Aquel que suponemos es nuestro mejor amigo puede albergar en el corazón el
fuerte deseo de que hagamos tal o cual cosa que conviene a sus propósitos,
aunque sin darse cuenta de su culpable egoísmo. Pero, dándose cuenta o no, lo
cierto es que esa fuerza exteriorizada por él logrará el fin deseado, a menos
que, conocedores de esa ley, nos pongamos en situación de positividad para
poder rechazarla.
Desde la primera
infancia del niño, y aun ante de nacer, puede la madre albergar en su corazón
un deseo no expresado en palabras y hasta inconsciente en ella, el cual, sin
embargo, puede formulase así: “Yo quiero que mi hijo sea y ocupe en la vida la
situación que yo deseo; no quiero que sea esto ni haga lo otro”.
Pero el
verdadero YO o el espíritu del niño puede tener gustos e inclinaciones
absolutamente distintos a los de la madre, y hasta contrarios.
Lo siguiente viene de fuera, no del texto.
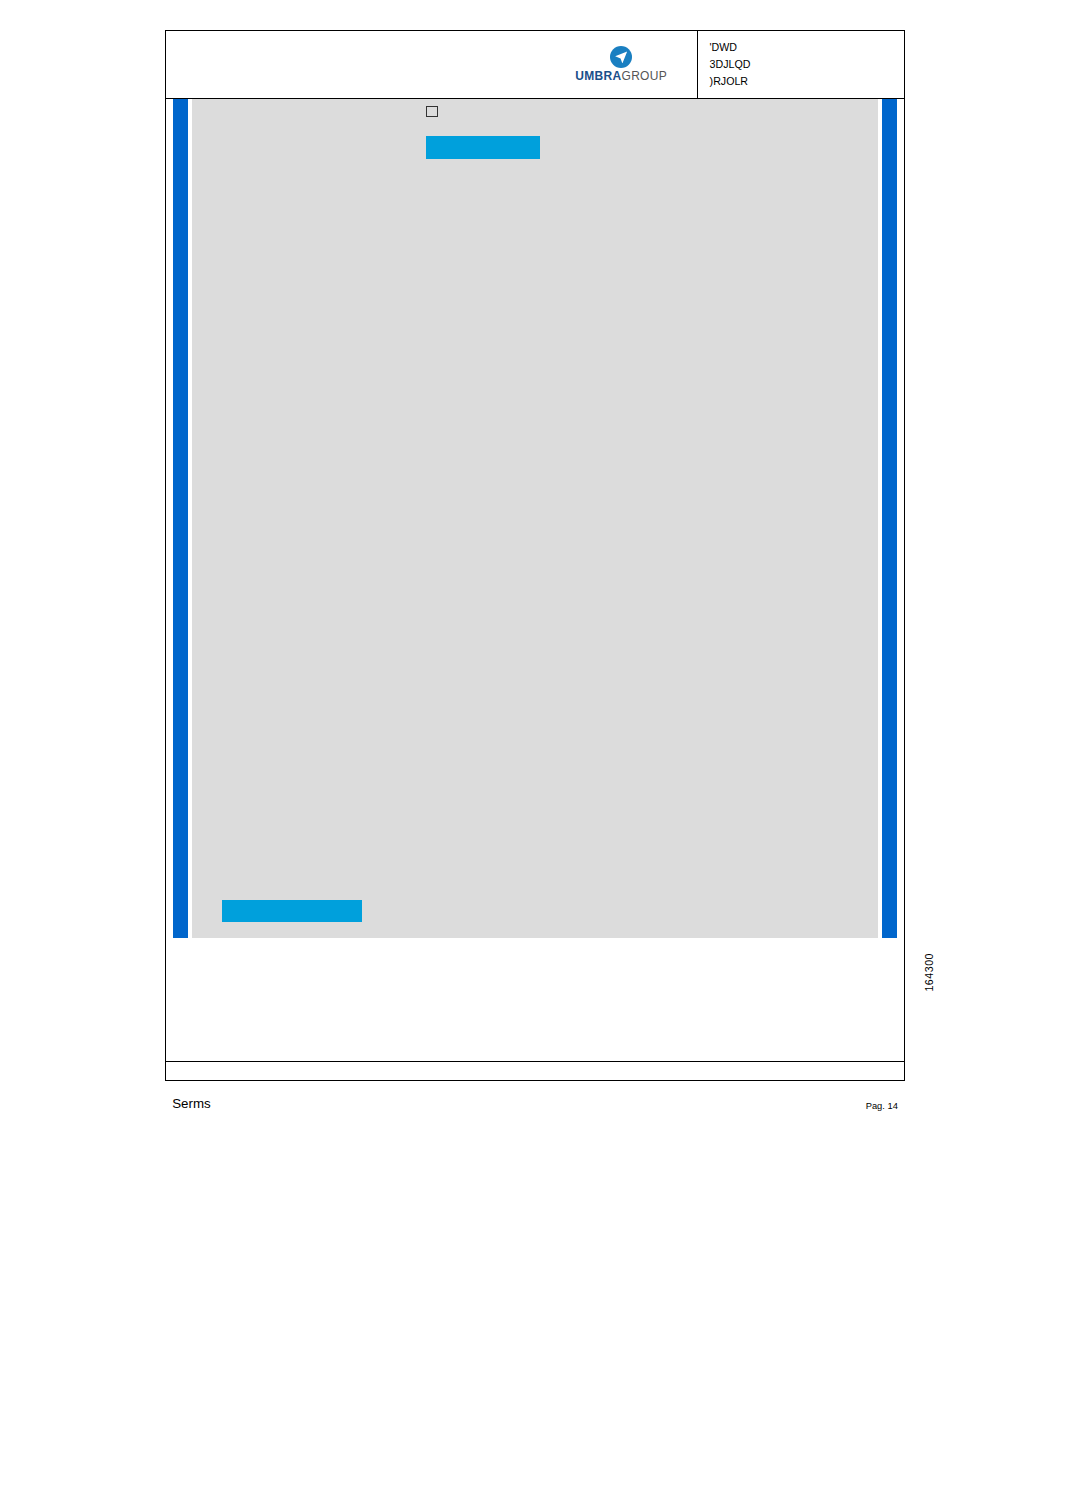| UMBRA GROUP | 'DWD 3DJLQD )RJOLR |
164300
Serms
Pag. 14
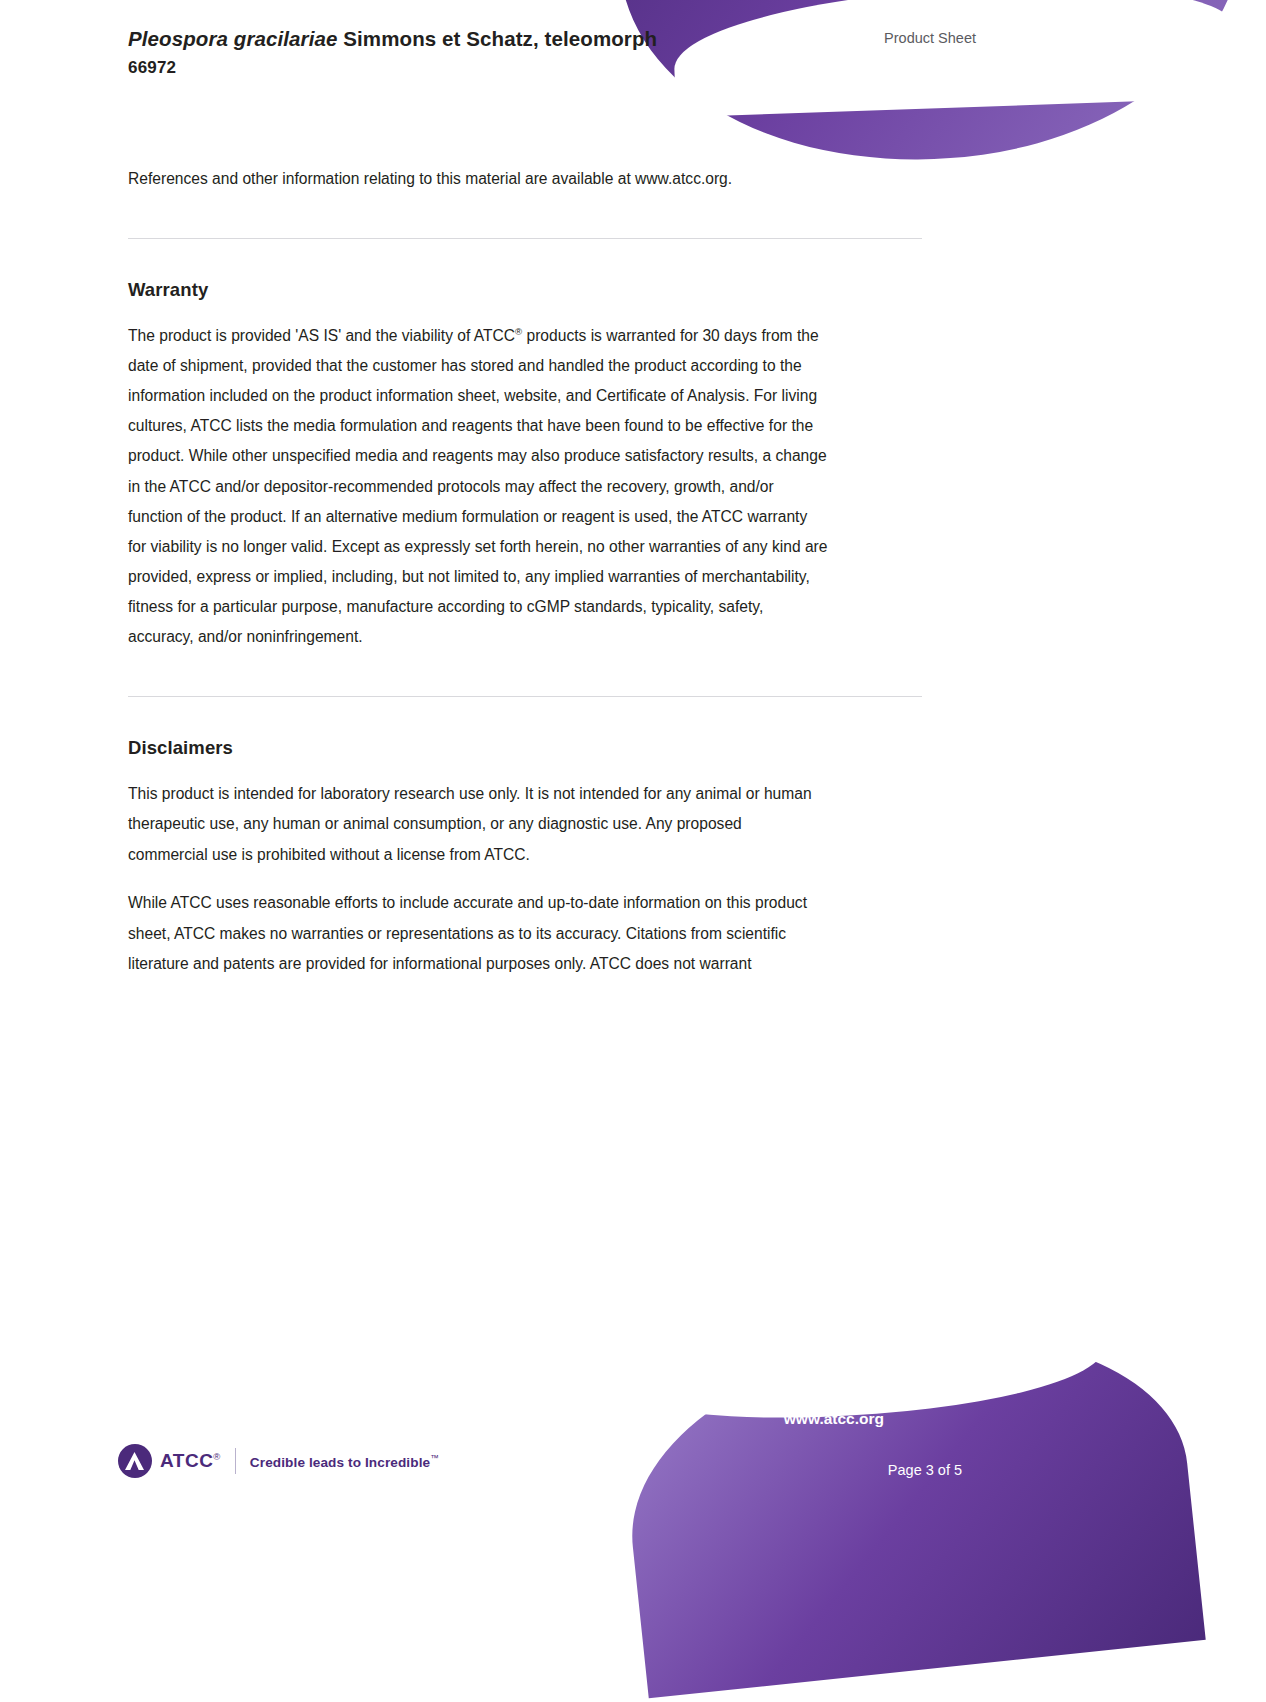Pleospora gracilariae Simmons et Schatz, teleomorph
66972
Product Sheet
References and other information relating to this material are available at www.atcc.org.
Warranty
The product is provided 'AS IS' and the viability of ATCC® products is warranted for 30 days from the date of shipment, provided that the customer has stored and handled the product according to the information included on the product information sheet, website, and Certificate of Analysis. For living cultures, ATCC lists the media formulation and reagents that have been found to be effective for the product. While other unspecified media and reagents may also produce satisfactory results, a change in the ATCC and/or depositor-recommended protocols may affect the recovery, growth, and/or function of the product. If an alternative medium formulation or reagent is used, the ATCC warranty for viability is no longer valid. Except as expressly set forth herein, no other warranties of any kind are provided, express or implied, including, but not limited to, any implied warranties of merchantability, fitness for a particular purpose, manufacture according to cGMP standards, typicality, safety, accuracy, and/or noninfringement.
Disclaimers
This product is intended for laboratory research use only. It is not intended for any animal or human therapeutic use, any human or animal consumption, or any diagnostic use. Any proposed commercial use is prohibited without a license from ATCC.
While ATCC uses reasonable efforts to include accurate and up-to-date information on this product sheet, ATCC makes no warranties or representations as to its accuracy. Citations from scientific literature and patents are provided for informational purposes only. ATCC does not warrant
ATCC®
Credible leads to Incredible™
www.atcc.org
Page 3 of 5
En los primeros
años de su vida puede realmente obrar de conformidad con el pensamiento de la
madre, pues ha absorbido en gran cantidad sus elementos mentales. Pero a medida
que crece y gana en experiencia, su propia individualidad puede irse afirmando
cada día con mayor fuerza; y entonces quiere pasar por un camino distinto,
quiere vivir su propia vida, quiere ser él mismo. La madre resiste y se
opone…Pero el hijo, si ha llegado a ponerse en situación positiva, se rebela y
queda entre ambos trabada la guerra. Puede suceder también que el hijo,
destruida su individualidad por la acción de la mente de su madre, acabe por no
ser ni una cosa ni la otra, ni lo que él hubiera sido por sí mismo, ni lo que
había de ser según los deseos maternos.
Si la madre y el
hijo poseen voluntades igualmente fuertes, de la lucha entablada puede resultar
la muerte física de uno de los dos; del niño probablemente, pues, contrariado
el espíritu en todas sus inclinaciones, agita excesivamente a su cuerpo y acaba
por romper el lazo que al mismo lo tiene unido.
Cualquiera sea
el lazo de unión que exista entre dos seres, no es lícito servirse de él para
tratar de influir el uno sobre el otro. Puede el padre hasta cierto punto
proteger, vigilar y aun dirigir al hijo durante los primeros años de su
existencia física; pero ha de llegar un momento en que el espíritu que se ha
encarnado en un cuerpo nuevo ha de seguir su propio camino, ha de guiarse por
su propia experiencia, sea dicho camino el que fuere, y si uno ejerce su
influencia sobre él y no puede seguir sino el camino que se le señala, cabe
afirmar que dicho espíritu vive esclavizado más o menos tiempo, mientras esa
influencia dura. El que influye sobre otro lo conforma según su propio modo, y
lo que logra al final es convertir a aquel ser en un verdadero muñeco mental;
no hace más que impedir el progreso y crecimiento de la mentalidad sobre la
cual influye, con la seguridad de que en cuanto cese su influencia dejará en el
acto de vivir la vida ficticia a que se lo obligo hasta entonces.
Hoy viven entre
nosotros millares y millares de niños mesmerizados, y lo mismo puede decirse de
todas las edades y de todos los pueblos. Hay espíritus que no han sabido nunca
romper un solo anillo de la cadena mental con que los han esclavizado inconscientemente
sus propios padres, y así sucede que creen lo mismo que ellos creyeron, que se
equivocan en lo mismo que aquéllos se equivocaron, sufriendo, en consecuencia,
lo mismo que sus padres sufrieron, y acabando por perder su cuerpo físico en
medio de grandes dolores y agonías, exactamente de la misma manera que sus
antecesores perdieron el suyo.
Pidamos
ardientemente la liberación de toda tiranía y al fin seremos libertados.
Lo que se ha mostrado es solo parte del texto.